■ What the task requires ■
Copy only the lines below that run from the one containing "11 October 2024" down to the one containing "Today’s Trend in Cyclical Job", both ends included, keeping every word and character the same.

========================

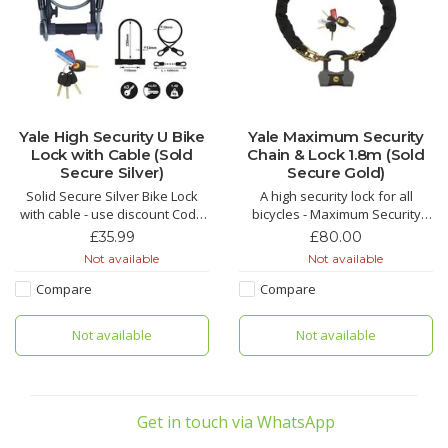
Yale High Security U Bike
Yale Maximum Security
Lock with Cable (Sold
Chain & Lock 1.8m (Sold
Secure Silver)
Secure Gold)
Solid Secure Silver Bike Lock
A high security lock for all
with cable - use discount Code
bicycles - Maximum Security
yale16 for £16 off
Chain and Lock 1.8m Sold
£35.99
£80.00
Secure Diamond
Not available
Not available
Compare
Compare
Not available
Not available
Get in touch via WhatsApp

========================

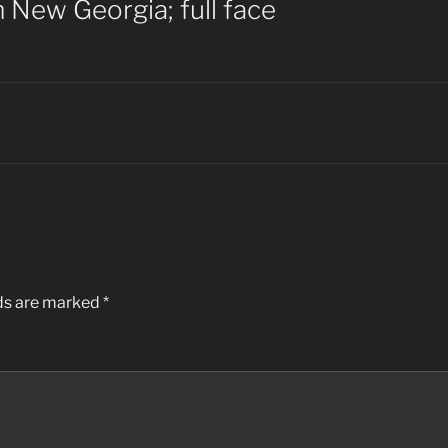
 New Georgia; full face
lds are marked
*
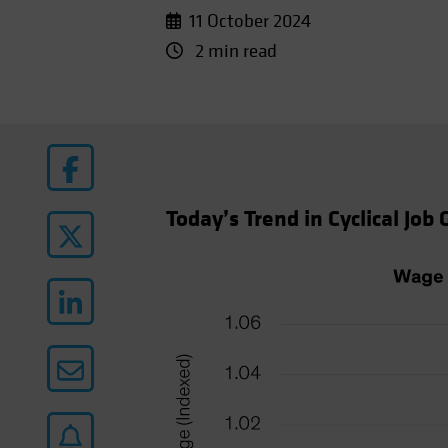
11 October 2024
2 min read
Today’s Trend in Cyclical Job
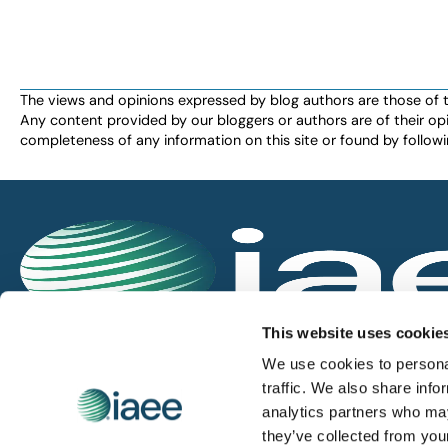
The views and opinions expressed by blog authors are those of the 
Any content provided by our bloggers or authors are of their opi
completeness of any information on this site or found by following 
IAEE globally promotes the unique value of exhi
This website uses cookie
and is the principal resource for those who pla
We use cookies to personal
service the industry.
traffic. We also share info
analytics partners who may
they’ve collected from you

========================

■ Response area ■
11 October 2024
2 min read
Today’s Trend in Cyclical Job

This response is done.